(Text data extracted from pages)
-- Opening Marker --
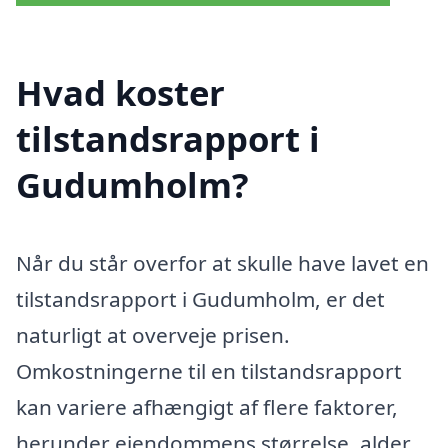
Hvad koster
tilstandsrapport i
Gudumholm?
Når du står overfor at skulle have lavet en
tilstandsrapport i Gudumholm, er det
naturligt at overveje prisen.
Omkostningerne til en tilstandsrapport
kan variere afhængigt af flere faktorer,
herunder ejendommens størrelse, alder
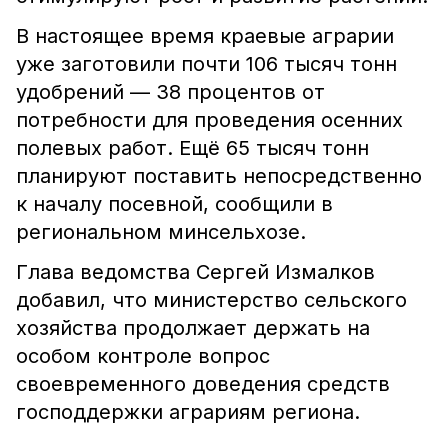
В настоящее время краевые аграрии
уже заготовили почти 106 тысяч тонн
удобрений — 38 процентов от
потребности для проведения осенних
полевых работ. Ещё 65 тысяч тонн
планируют поставить непосредственно
к началу посевной, сообщили в
региональном минсельхозе.
Глава ведомства Сергей Измалков
добавил, что министерство сельского
хозяйства продолжает держать на
особом контроле вопрос
своевременного доведения средств
господдержки аграриям региона.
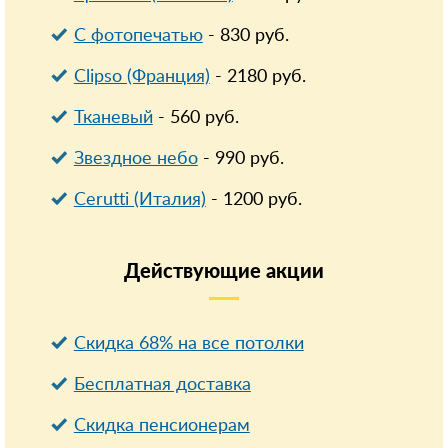
С фотопечатью
-
830
руб.
Clipso (Франция)
-
2180
руб.
Тканевый
-
560
руб.
Звездное небо
-
990
руб.
Cerutti (Италия)
-
1200
руб.
Действующие
акции
Скидка 68% на все потолки
Бесплатная доставка
Cкидка пенсионерам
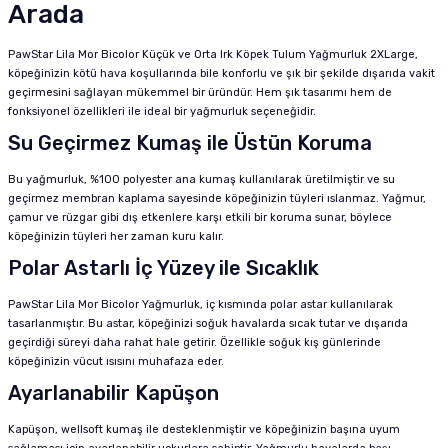
Arada
PawStar Lila Mor Bicolor Küçük ve Orta Irk Köpek Tulum Yağmurluk 2XLarge,
köpeğinizin kötü hava koşullarında bile konforlu ve şık bir şekilde dışarıda vakit
geçirmesini sağlayan mükemmel bir üründür. Hem şık tasarımı hem de
fonksiyonel özellikleri ile ideal bir yağmurluk seçeneğidir.
Su Geçirmez Kumaş ile Üstün Koruma
Bu yağmurluk, %100 polyester ana kumaş kullanılarak üretilmiştir ve su
geçirmez membran kaplama sayesinde köpeğinizin tüyleri ıslanmaz. Yağmur,
çamur ve rüzgar gibi dış etkenlere karşı etkili bir koruma sunar, böylece
köpeğinizin tüyleri her zaman kuru kalır.
Polar Astarlı İç Yüzey ile Sıcaklık
PawStar Lila Mor Bicolor Yağmurluk, iç kısmında polar astar kullanılarak
tasarlanmıştır. Bu astar, köpeğinizi soğuk havalarda sıcak tutar ve dışarıda
geçirdiği süreyi daha rahat hale getirir. Özellikle soğuk kış günlerinde
köpeğinizin vücut ısısını muhafaza eder.
Ayarlanabilir Kapüşon
Kapüşon, wellsoft kumaş ile desteklenmiştir ve köpeğinizin başına uyum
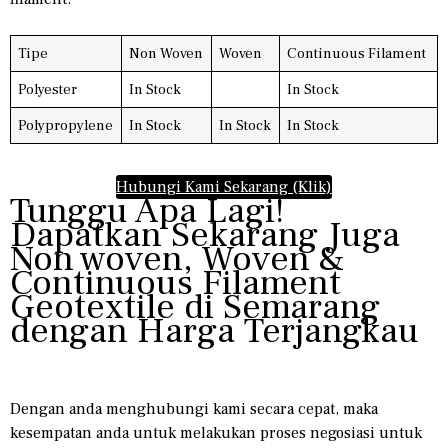
Tipe
Non Woven
Woven
Continuous Filament
Polyester
In Stock
In Stock
Polypropylene
In Stock
In Stock
In Stock
Hubungi Kami Sekarang (Klik)
Tunggu Apa Lagi!
Dapatkan Sekarang Juga
Non woven, Woven &
Continuous Filament
Geotextile di Semarang
dengan Harga Terjangkau
Dengan anda menghubungi kami secara cepat, maka
kesempatan anda untuk melakukan proses negosiasi untuk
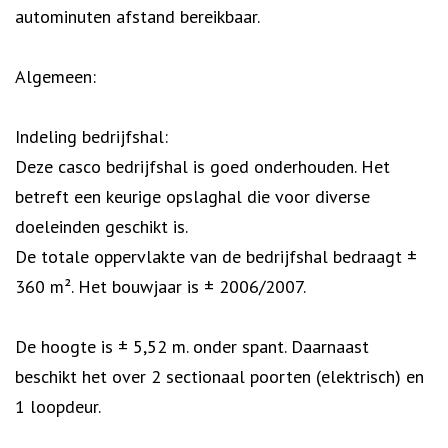
autominuten afstand bereikbaar.
Algemeen:
Indeling bedrijfshal:
Deze casco bedrijfshal is goed onderhouden. Het
betreft een keurige opslaghal die voor diverse
doeleinden geschikt is.
De totale oppervlakte van de bedrijfshal bedraagt ±
360 m². Het bouwjaar is ± 2006/2007.
De hoogte is ± 5,52 m. onder spant. Daarnaast
beschikt het over 2 sectionaal poorten (elektrisch) en
1 loopdeur.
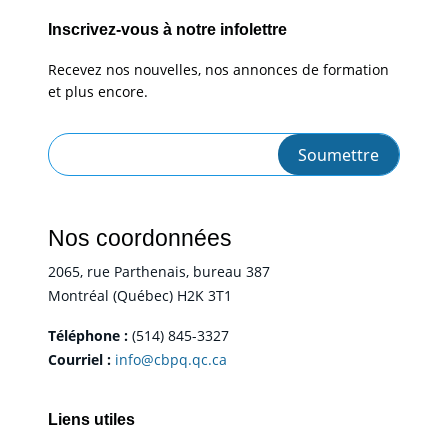
Inscrivez-vous à notre infolettre
Recevez nos nouvelles, nos annonces de formation
et plus encore.
Nos coordonnées
2065, rue Parthenais, bureau 387
Montréal (Québec) H2K 3T1
Téléphone :
(514) 845-3327
Courriel :
info@cbpq.qc.ca
Liens utiles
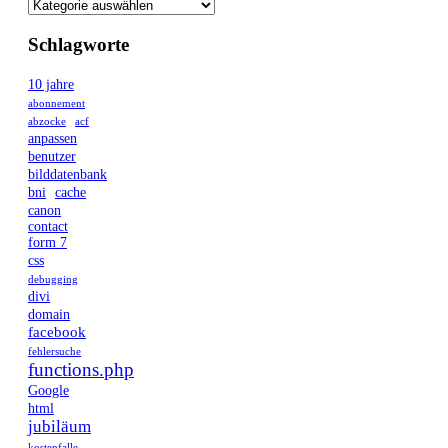
Schlagworte
10 jahre
abonnement
abzocke
acf
anpassen
benutzer
bilddatenbank
bni
cache
canon
contact
form 7
css
debugging
divi
domain
facebook
fehlersuche
functions.php
Google
html
jubiläum
kostenfalle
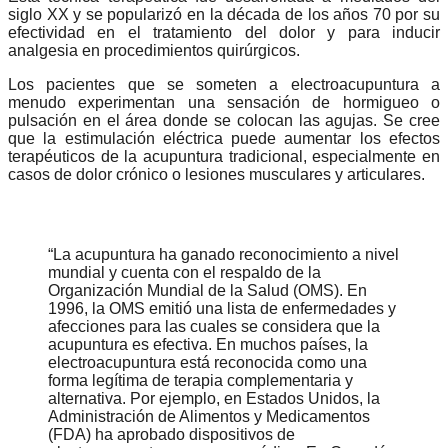
siglo XX y se popularizó en la década de los años 70 por su
efectividad en el tratamiento del dolor y para inducir
analgesia en procedimientos quirúrgicos.
Los pacientes que se someten a electroacupuntura a
menudo experimentan una sensación de hormigueo o
pulsación en el área donde se colocan las agujas. Se cree
que la estimulación eléctrica puede aumentar los efectos
terapéuticos de la acupuntura tradicional, especialmente en
casos de dolor crónico o lesiones musculares y articulares.
La acupuntura ha ganado reconocimiento a nivel
mundial y cuenta con el respaldo de la
Organización Mundial de la Salud (OMS). En
1996, la OMS emitió una lista de enfermedades y
afecciones para las cuales se considera que la
acupuntura es efectiva. En muchos países, la
electroacupuntura está reconocida como una
forma legítima de terapia complementaria y
alternativa. Por ejemplo, en Estados Unidos, la
Administración de Alimentos y Medicamentos
(FDA) ha aprobado dispositivos de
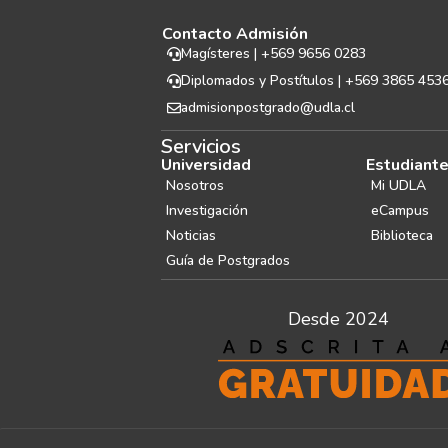
Contacto Admisión
Magísteres | +569 9656 0283
Diplomados y Postítulos | +569 3865 453
admisionpostgrado@udla.cl
Servicios
Universidad
Estudiant
Nosotros
Mi UDLA
Investigación
eCampus
Noticias
Biblioteca
Guía de Postgrados
Desde 2024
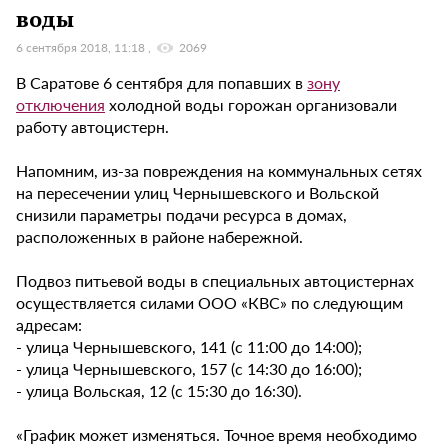
воды
6 сентября 2018, 11:18
2069
В Саратове 6 сентября для попавших в
зону
отключения
холодной воды горожан организовали
работу автоцистерн.
Напомним, из-за повреждения на коммунальных сетях
на пересечении улиц Чернышевского и Вольской
снизили параметры подачи ресурса в домах,
расположенных в районе набережной.
Подвоз питьевой воды в специальных автоцистернах
осуществляется силами ООО «КВС» по следующим
адресам:
- улица Чернышевского, 141 (с 11:00 до 14:00);
- улица Чернышевского, 157 (с 14:30 до 16:00);
- улица Вольская, 12 (с 15:30 до 16:30).
«График может изменяться. Точное время необходимо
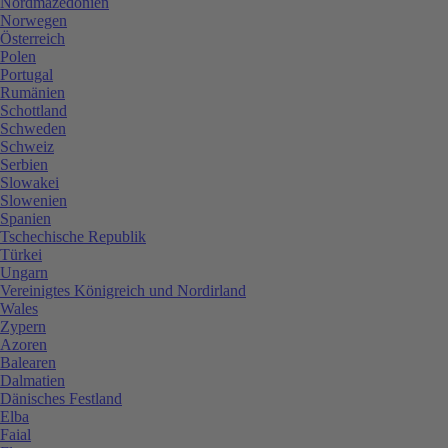
Nordmazedonien
Norwegen
Österreich
Polen
Portugal
Rumänien
Schottland
Schweden
Schweiz
Serbien
Slowakei
Slowenien
Spanien
Tschechische Republik
Türkei
Ungarn
Vereinigtes Königreich und Nordirland
Wales
Zypern
Azoren
Balearen
Dalmatien
Dänisches Festland
Elba
Faial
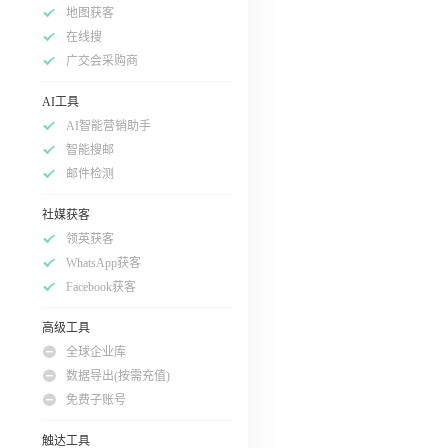
地图获客
在线搜
广交会采购商
AI工具
AI智能营销助手
智能搜邮
邮件检测
社媒获客
领英获客
WhatsApp获客
Facebook获客
高级工具
全球企业库
数据导出(按需充值)
免费子账号
触达工具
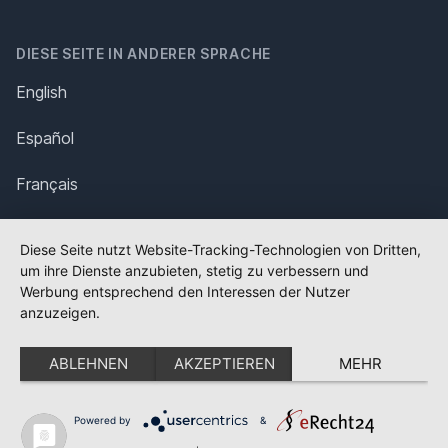
DIESE SEITE IN ANDERER SPRACHE
English
Español
Français
Italiano
Diese Seite nutzt Website-Tracking-Technologien von Dritten,
um ihre Dienste anzubieten, stetig zu verbessern und
Polska
Werbung entsprechend den Interessen der Nutzer
anzuzeigen.
Português
ABLEHNEN
AKZEPTIEREN
MEHR
Nederlands
Svenska
Powered by
&
✕
FLAGGE FEHLT?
-- Closing Marker --
Copy every text line in the listing above word for word, and leave out the pictures.

**Exercise output:**
Hvad koster
tilstandsrapport i
Gudumholm?
Når du står overfor at skulle have lavet en
tilstandsrapport i Gudumholm, er det
naturligt at overveje prisen.
Omkostningerne til en tilstandsrapport
kan variere afhængigt af flere faktorer,
herunder ejendommens størrelse, alder
В настоящее время краевые аграрии
уже заготовили почти 106 тысяч тонн
удобрений — 38 процентов от
потребности для проведения осенних
полевых работ. Ещё 65 тысяч тонн
планируют поставить непосредственно
к началу посевной, сообщили в
региональном минсельхозе.
Глава ведомства Сергей Измалков
добавил, что министерство сельского
хозяйства продолжает держать на
особом контроле вопрос
своевременного доведения средств
господдержки аграриям региона.
С фотопечатью
-
830
руб.
Clipso (Франция)
-
2180
руб.
Тканевый
-
560
руб.
Звездное небо
-
990
руб.
Cerutti (Италия)
-
1200
руб.
Действующие
акции
Скидка 68% на все потолки
Бесплатная доставка
Cкидка пенсионерам
Arada
PawStar Lila Mor Bicolor Küçük ve Orta Irk Köpek Tulum Yağmurluk 2XLarge,
köpeğinizin kötü hava koşullarında bile konforlu ve şık bir şekilde dışarıda vakit
geçirmesini sağlayan mükemmel bir üründür. Hem şık tasarımı hem de
fonksiyonel özellikleri ile ideal bir yağmurluk seçeneğidir.
Su Geçirmez Kumaş ile Üstün Koruma
Bu yağmurluk, %100 polyester ana kumaş kullanılarak üretilmiştir ve su
geçirmez membran kaplama sayesinde köpeğinizin tüyleri ıslanmaz. Yağmur,
çamur ve rüzgar gibi dış etkenlere karşı etkili bir koruma sunar, böylece
köpeğinizin tüyleri her zaman kuru kalır.
Polar Astarlı İç Yüzey ile Sıcaklık
PawStar Lila Mor Bicolor Yağmurluk, iç kısmında polar astar kullanılarak
tasarlanmıştır. Bu astar, köpeğinizi soğuk havalarda sıcak tutar ve dışarıda
geçirdiği süreyi daha rahat hale getirir. Özellikle soğuk kış günlerinde
köpeğinizin vücut ısısını muhafaza eder.
Ayarlanabilir Kapüşon
Kapüşon, wellsoft kumaş ile desteklenmiştir ve köpeğinizin başına uyum
Tipe
Non Woven
Woven
Continuous Filament
Polyester
In Stock
In Stock
Polypropylene
In Stock
In Stock
In Stock
Hubungi Kami Sekarang (Klik)
Tunggu Apa Lagi!
Dapatkan Sekarang Juga
Non woven, Woven &
Continuous Filament
Geotextile di Semarang
dengan Harga Terjangkau
Dengan anda menghubungi kami secara cepat, maka
kesempatan anda untuk melakukan proses negosiasi untuk
autominuten afstand bereikbaar.
Algemeen:
Indeling bedrijfshal:
Deze casco bedrijfshal is goed onderhouden. Het
betreft een keurige opslaghal die voor diverse
doeleinden geschikt is.
De totale oppervlakte van de bedrijfshal bedraagt ±
360 m². Het bouwjaar is ± 2006/2007.
De hoogte is ± 5,52 m. onder spant. Daarnaast
beschikt het over 2 sectionaal poorten (elektrisch) en
1 loopdeur.
Inscrivez-vous à notre infolettre
Recevez nos nouvelles, nos annonces de formation
et plus encore.
Nos coordonnées
2065, rue Parthenais, bureau 387
Montréal (Québec) H2K 3T1
Téléphone :
(514) 845-3327
Courriel :
info@cbpq.qc.ca
Liens utiles
Schlagworte
10 jahre
abonnement
abzocke
acf
anpassen
benutzer
bilddatenbank
bni
cache
canon
contact
form 7
css
debugging
divi
domain
facebook
fehlersuche
functions.php
Google
html
jubiläum
kostenfalle
siglo XX y se popularizó en la década de los años 70 por su
efectividad en el tratamiento del dolor y para inducir
analgesia en procedimientos quirúrgicos.
Los pacientes que se someten a electroacupuntura a
menudo experimentan una sensación de hormigueo o
pulsación en el área donde se colocan las agujas. Se cree
que la estimulación eléctrica puede aumentar los efectos
terapéuticos de la acupuntura tradicional, especialmente en
casos de dolor crónico o lesiones musculares y articulares.
La acupuntura ha ganado reconocimiento a nivel
mundial y cuenta con el respaldo de la
Organización Mundial de la Salud (OMS). En
1996, la OMS emitió una lista de enfermedades y
afecciones para las cuales se considera que la
acupuntura es efectiva. En muchos países, la
electroacupuntura está reconocida como una
forma legítima de terapia complementaria y
alternativa. Por ejemplo, en Estados Unidos, la
Administración de Alimentos y Medicamentos
(FDA) ha aprobado dispositivos de
Contacto Admisión
Magísteres | +569 9656 0283
Diplomados y Postítulos | +569 3865 453
admisionpostgrado@udla.cl
Servicios
Universidad
Estudiant
Nosotros
Mi UDLA
Investigación
eCampus
Noticias
Biblioteca
Guía de Postgrados
Desde 2024
воды
6 сентября 2018, 11:18
2069
В Саратове 6 сентября для попавших в
зону
отключения
холодной воды горожан организовали
работу автоцистерн.
Напомним, из-за повреждения на коммунальных сетях
на пересечении улиц Чернышевского и Вольской
снизили параметры подачи ресурса в домах,
расположенных в районе набережной.
Подвоз питьевой воды в специальных автоцистернах
осуществляется силами ООО «КВС» по следующим
адресам:
- улица Чернышевского, 141 (с 11:00 до 14:00);
- улица Чернышевского, 157 (с 14:30 до 16:00);
- улица Вольская, 12 (с 15:30 до 16:30).
«График может изменяться. Точное время необходимо
Nordmazedonien
Norwegen
Österreich
Polen
Portugal
Rumänien
Schottland
Schweden
Schweiz
Serbien
Slowakei
Slowenien
Spanien
Tschechische Republik
Türkei
Ungarn
Vereinigtes Königreich und Nordirland
Wales
Zypern
Azoren
Balearen
Dalmatien
Dänisches Festland
Elba
Faial
地图获客
在线搜
广交会采购商
AI工具
AI智能营销助手
智能搜邮
邮件检测
社媒获客
领英获客
WhatsApp获客
Facebook获客
高级工具
全球企业库
数据导出(按需充值)
免费子账号
触达工具
DIESE SEITE IN ANDERER SPRACHE
English
Español
Français
Italiano
Diese Seite nutzt Website-Tracking-Technologien von Dritten,
um ihre Dienste anzubieten, stetig zu verbessern und
Polska
Werbung entsprechend den Interessen der Nutzer
anzuzeigen.
Português
ABLEHNEN
AKZEPTIEREN
MEHR
Nederlands
Svenska
Powered by
&
✕
FLAGGE FEHLT?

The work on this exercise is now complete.